Luego vinieron los adelantos científicos, se descubrió que en el mundo objetivo también podían ocurrir maravillas y que estas incidirían directamente en nuestras vidas. La ciencia, al encontrar la razón de los fenómenos de la naturaleza, fue transformando el entorno. Si en lugar del famoso “pienso, luego existo”, Descartes hubiera dicho “imagino, luego existo”, la humanidad del siglo XXI viajaría en alfombras mágicas o a lomos del amistoso hipogrifo.

El mundo se modificó gracias a la tecnología, la geografía se pobló de grandes puentes, de rascacielos y de aeropuertos sobre el mar; las naves humanas recorren el espacio sideral y se escudriña en el universo de lo infinitamente pequeño. De esta manera, el mundo de lo inexplicable se ha ido reduciendo casi a la nada, lo sobrenatural ha cedido su lugar ante lo portentoso de las creaciones humanas. 

En un periodo relativamente corto, el ser humano se encontró con que ya no tenía capacidad para el asombro. Son tantos los adelantos de la ciencia y la tecnología que nos hemos acostumbrado a los inventos y a los descubrimientos. Las maravillas que tienen una explicación racional no sorprenden a nadie, hoy en día ninguna persona pone cara de pasmo ante un nuevo invento, la prodigiosidad humana se ha vuelto parte de nuestra cotidianeidad. 

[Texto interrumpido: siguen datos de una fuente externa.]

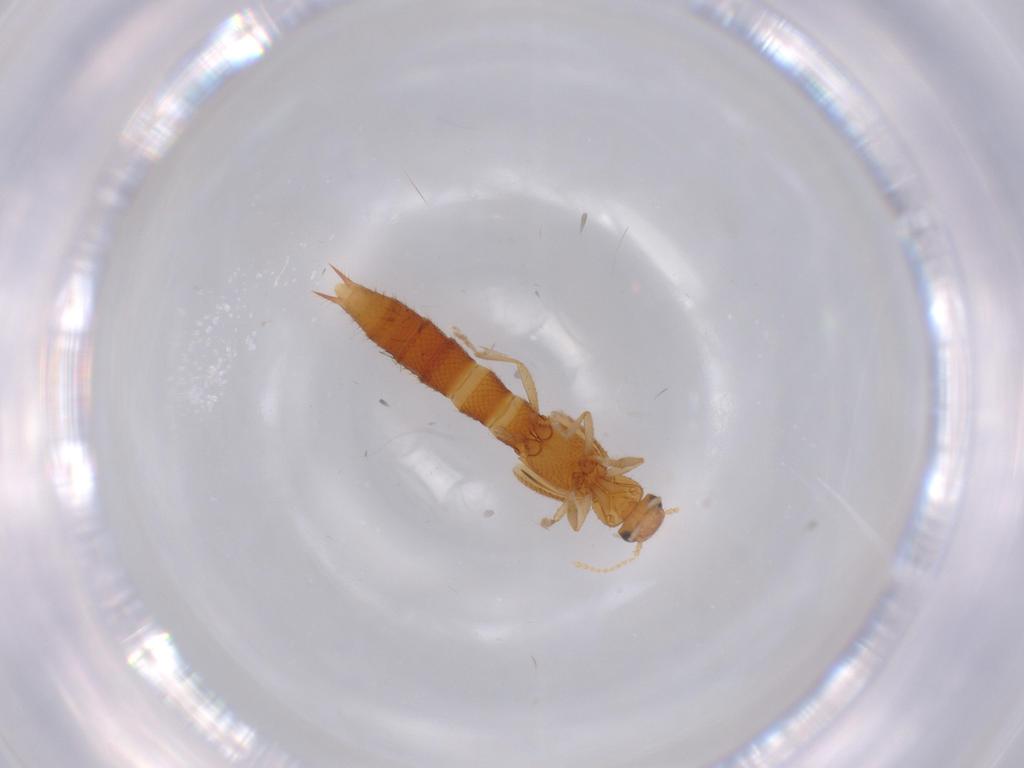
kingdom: Animalia
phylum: Arthropoda
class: Insecta
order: Coleoptera
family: Staphylinidae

La tendencia a lo maravilloso es una herencia que hemos minimizado, el cine la recogió, pero la ha deformado con sus exageraciones. Tal vez por eso, o a pesar de todo, cada determinado tiempo, nuestra mente, ávida de sucesos inexplicables, vuelve sobre sus pasos y retoma los increíbles relatos de aquel mundo perdido que asombraron y deleitaron a nuestros antepasados.